* Goal of the exercise
If a line below contains the string "people", copy it out.

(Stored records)
<<<<

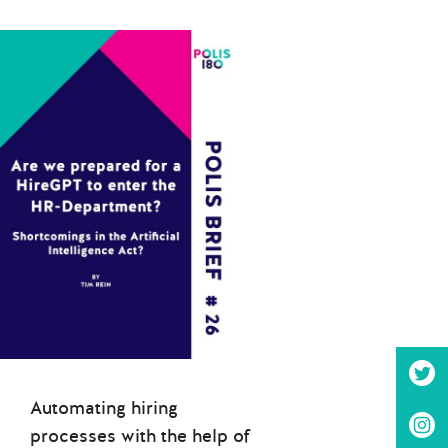
Automating hiring
processes with the help of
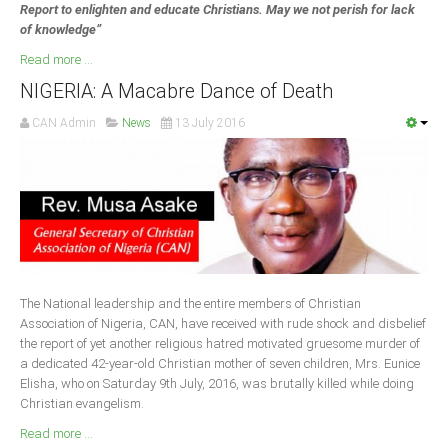
Report to enlighten and educate Christians. May we not perish for lack
of knowledge”
Read more ...
NIGERIA: A Macabre Dance of Death
CAN Admin
News
13 July 2016
The National leadership and the entire members of Christian
Association of Nigeria, CAN, have received with rude shock and disbelief
the report of yet another religious hatred motivated gruesome murder of
a dedicated 42-year-old Christian mother of seven children, Mrs. Eunice
Elisha, who on Saturday 9th July, 2016, was brutally killed while doing
Christian evangelism.
Read more ...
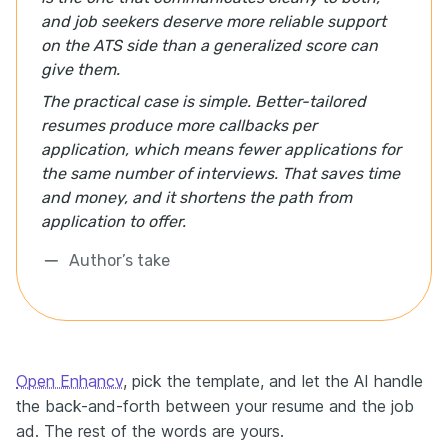
and job seekers deserve more reliable support
on the ATS side than a generalized score can
give them.
The practical case is simple. Better-tailored
resumes produce more callbacks per
application, which means fewer applications for
the same number of interviews. That saves time
and money, and it shortens the path from
application to offer.
Author’s take
Open Enhancv
, pick the template, and let the AI handle
the back-and-forth between your resume and the job
ad. The rest of the words are yours.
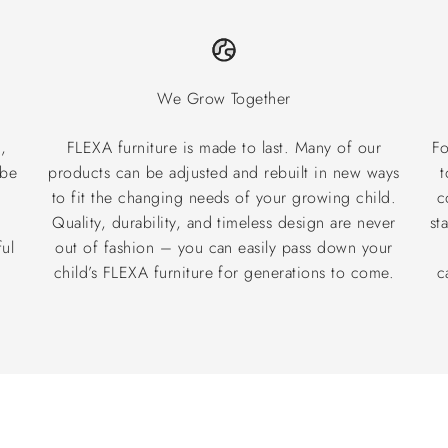
We Grow Together
,
FLEXA furniture is made to last. Many of our
Fo
 be
products can be adjusted and rebuilt in new ways
t
to fit the changing needs of your growing child.
c
®
Quality, durability, and timeless design are never
st
ul
out of fashion – you can easily pass down your
child’s FLEXA furniture for generations to come.
c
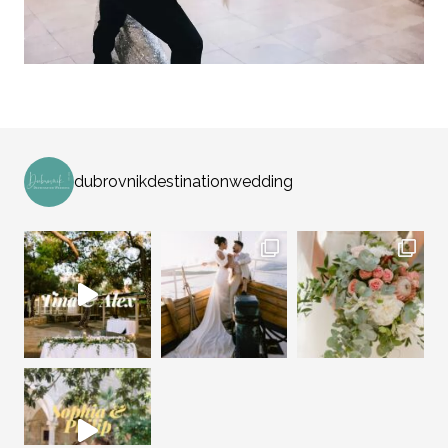
dubrovnikdestinationwedding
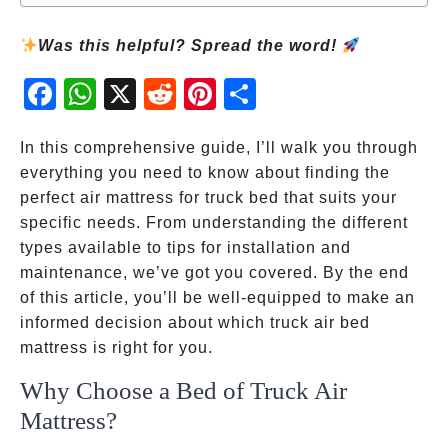
Was this helpful? Spread the word!
Fac
Wh
X
Red
Pint
Sha
ebo
atsA
dit
eres
re
ok
pp
t
In this comprehensive guide, I’ll walk you through
everything you need to know about finding the
perfect air mattress for truck bed that suits your
specific needs. From understanding the different
types available to tips for installation and
maintenance, we’ve got you covered. By the end
of this article, you’ll be well-equipped to make an
informed decision about which truck air bed
mattress is right for you.
Why Choose a Bed of Truck Air
Mattress?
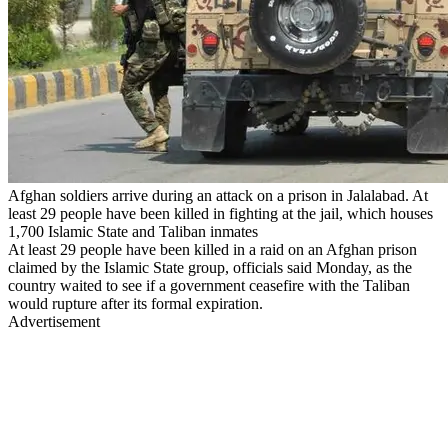
Afghan soldiers arrive during an attack on a prison in Jalalabad. At
least 29 people have been killed in fighting at the jail, which houses
1,700 Islamic State and Taliban inmates
At least 29 people have been killed in a raid on an Afghan prison
claimed by the Islamic State group, officials said Monday, as the
country waited to see if a government ceasefire with the Taliban
would rupture after its formal expiration.
Advertisement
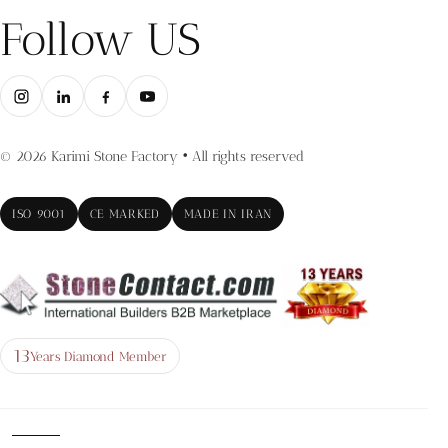
Follow US
© 2026 Karimi Stone Factory • All rights reserved
ISO 9001
CE MARKED
MADE IN IRAN
13
Years Diamond Member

>>>>

* Answer box
least 29 people have been killed in fighting at the jail, which houses
At least 29 people have been killed in a raid on an Afghan prison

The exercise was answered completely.